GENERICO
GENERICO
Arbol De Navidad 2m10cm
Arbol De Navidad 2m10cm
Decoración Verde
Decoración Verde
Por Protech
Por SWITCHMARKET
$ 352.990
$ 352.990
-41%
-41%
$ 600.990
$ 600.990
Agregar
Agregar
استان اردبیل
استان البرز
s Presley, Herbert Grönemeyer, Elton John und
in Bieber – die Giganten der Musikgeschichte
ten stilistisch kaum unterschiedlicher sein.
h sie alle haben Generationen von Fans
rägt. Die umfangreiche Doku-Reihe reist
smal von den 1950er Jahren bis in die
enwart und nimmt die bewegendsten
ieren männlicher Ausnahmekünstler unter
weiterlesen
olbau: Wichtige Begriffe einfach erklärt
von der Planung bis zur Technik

## GOAL OF THE EXERCISE
The entries above, copied exactly, form the whole answer.

## EXERCISE RESULT
GENERICO
GENERICO
Arbol De Navidad 2m10cm
Arbol De Navidad 2m10cm
Decoración Verde
Decoración Verde
Por Protech
Por SWITCHMARKET
$ 352.990
$ 352.990
-41%
-41%
$ 600.990
$ 600.990
Agregar
Agregar
استان اردبیل
استان البرز
s Presley, Herbert Grönemeyer, Elton John und
in Bieber – die Giganten der Musikgeschichte
ten stilistisch kaum unterschiedlicher sein.
h sie alle haben Generationen von Fans
rägt. Die umfangreiche Doku-Reihe reist
smal von den 1950er Jahren bis in die
enwart und nimmt die bewegendsten
ieren männlicher Ausnahmekünstler unter
weiterlesen
olbau: Wichtige Begriffe einfach erklärt
von der Planung bis zur Technik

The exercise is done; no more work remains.